Dr. Djoghlaf said: “The objective of the UN Convention
on Biodiversity lined up in the 1992 meeting has not been achieved
because there is not a single country that complied with the
treaty obligations to address the loss of biodiversity.”
Dr. Rodrigo Fuentes, executive director of the Asean Centre
for Biodiversity, said commitments of the regional bloc to
address biodiversity loss is crucial because three of the 17
megadiverse countries (nations rich in biodiversity) are Asean
members Philippines, Malaysia and Indonesia.
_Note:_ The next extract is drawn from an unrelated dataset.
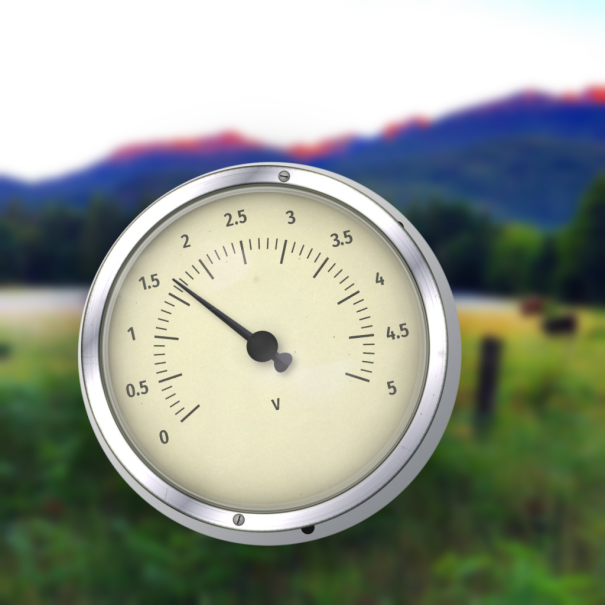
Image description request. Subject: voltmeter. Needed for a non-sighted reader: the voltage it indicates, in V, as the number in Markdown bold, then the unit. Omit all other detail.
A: **1.65** V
The Asean region, however, “has seven of the world’s
25 recognized biodiversity hotspots,” or countries with
critical losses in biodiversity.
Fuentes told the forum that Indonesia, Malaysia and the Philippines
are part of the Coral Triangle which is home of the world’s
most critical reef-building corals.
“(But) 80 percent of Southeast Asia’s coral reefs
are at risk due to destructive fishing practices and coral
bleaching,” he warned.
He listed deforestation as the top cause of massive biodiversity
loss, with over 10 million hectares in the region being lost
to forest fires from 1997-2006.
Fuentes said unsustainable logging practices and shifting
cultivation and agricultural expansion have also contributed
to the loss of biodiversity in the Asean.
Asean groups the Philippines, Indonesia, Malaysia, Thailand,
Brunei, Vietnam, Laos, Cambodia, Singapore and Burma/Myanmar.